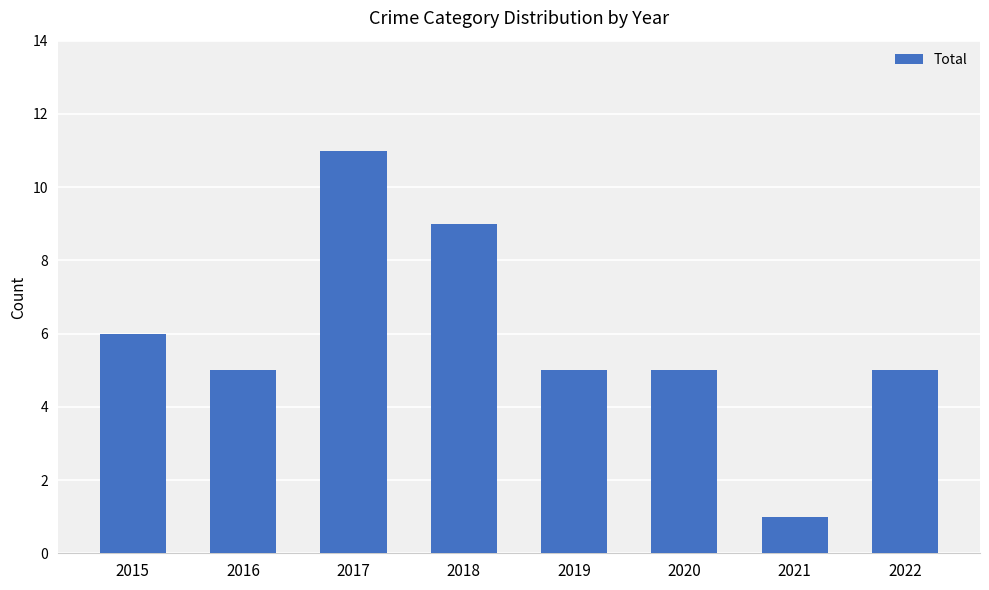

Between 2021 and 2019, which is larger?

2019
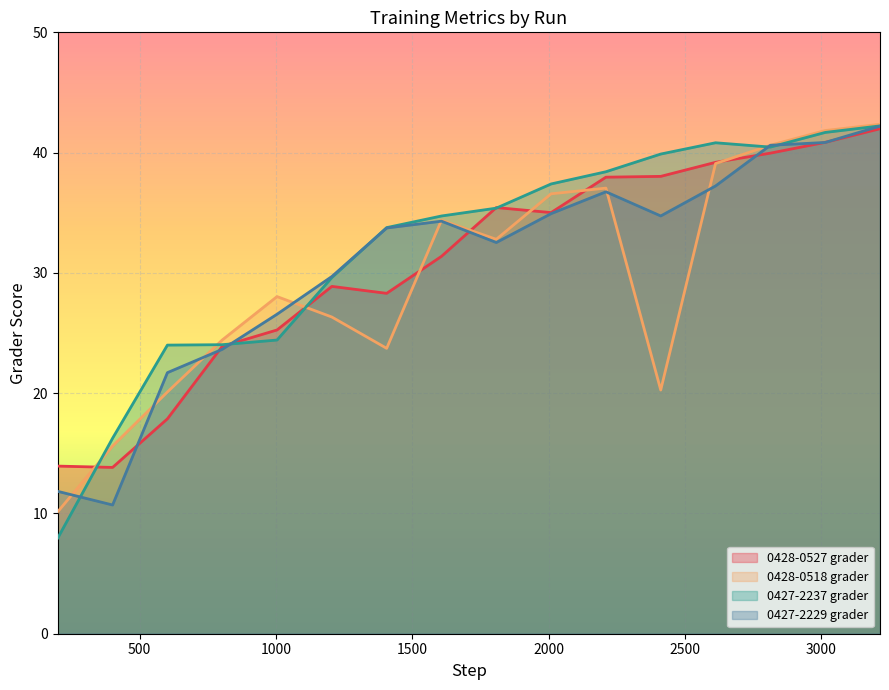

Which series has the largest range (max minus min)?

0427-2237 grader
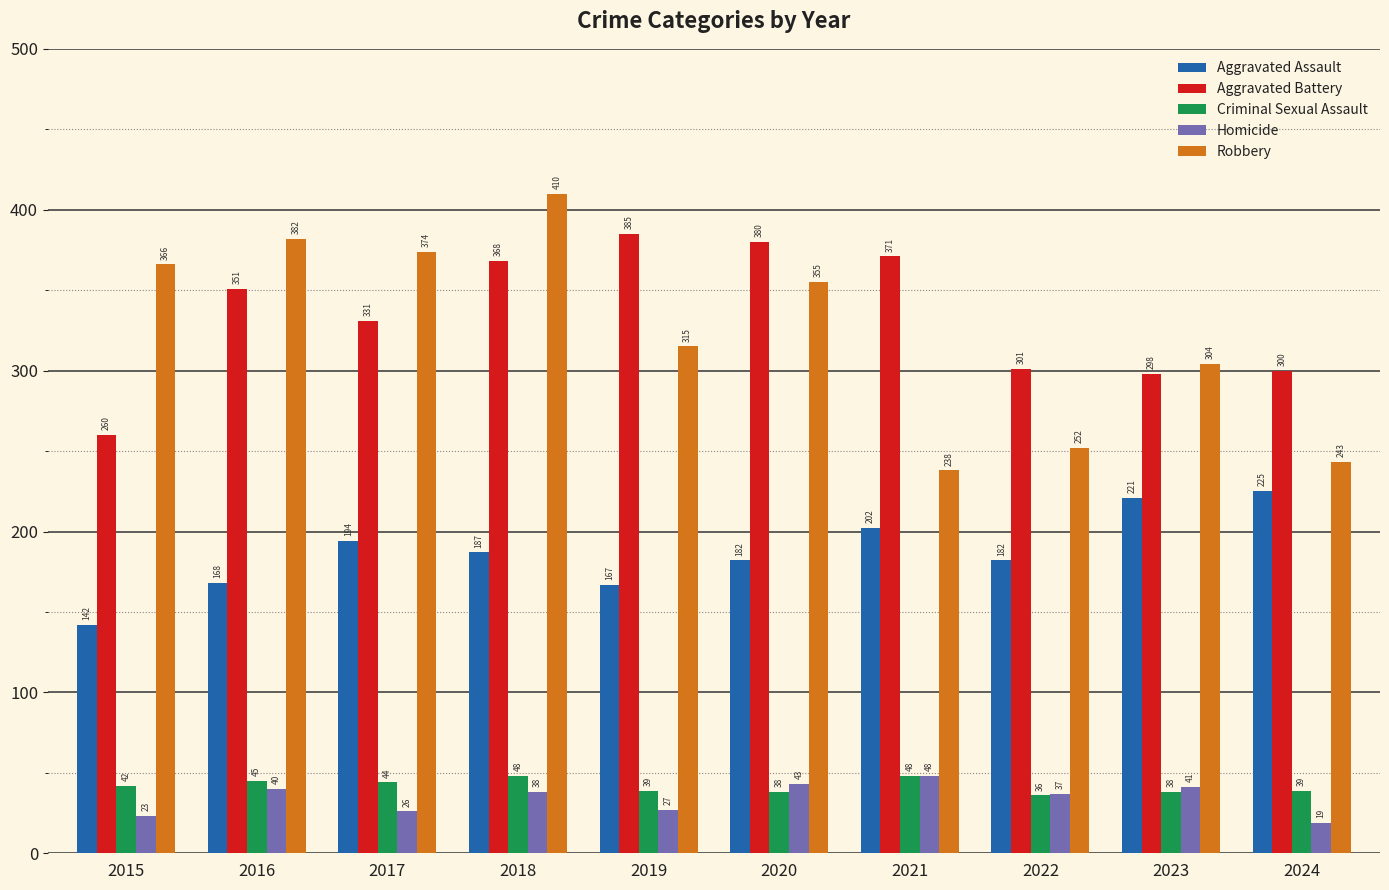

Reading left to right, list all the values displayed in this chart.

Aggravated Assault: 142	168	194	187	167	182	202	182	221	225
Aggravated Battery: 260	351	331	368	385	380	371	301	298	300
Criminal Sexual Assault: 42	45	44	48	39	38	48	36	38	39
Homicide: 23	40	26	38	27	43	48	37	41	19
Robbery: 366	382	374	410	315	355	238	252	304	243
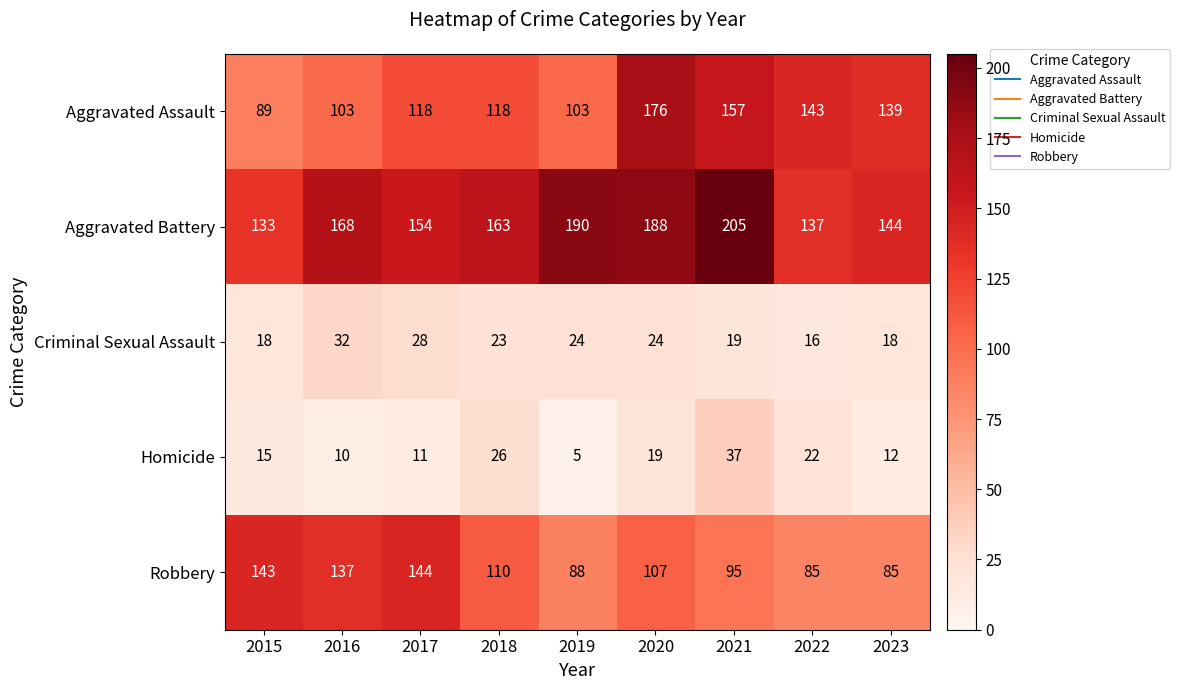

List the labels in order of Aggravated Battery value, largest first.

2021, 2019, 2020, 2016, 2018, 2017, 2023, 2022, 2015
****************************************
**Exercise:**
Recast the records above as a JSON list of strings, one string for each line, with blank lines left out. Leave the pictures out of the answer.

**Result:**
[
  "Between 2021 and 2019, which is larger?",
  "2019",
  "Which series has the largest range (max minus min)?",
  "0427-2237 grader",
  "Reading left to right, list all the values displayed in this chart.",
  "Aggravated Assault: 142\t168\t194\t187\t167\t182\t202\t182\t221\t225",
  "Aggravated Battery: 260\t351\t331\t368\t385\t380\t371\t301\t298\t300",
  "Criminal Sexual Assault: 42\t45\t44\t48\t39\t38\t48\t36\t38\t39",
  "Homicide: 23\t40\t26\t38\t27\t43\t48\t37\t41\t19",
  "Robbery: 366\t382\t374\t410\t315\t355\t238\t252\t304\t243",
  "List the labels in order of Aggravated Battery value, largest first.",
  "2021, 2019, 2020, 2016, 2018, 2017, 2023, 2022, 2015"
]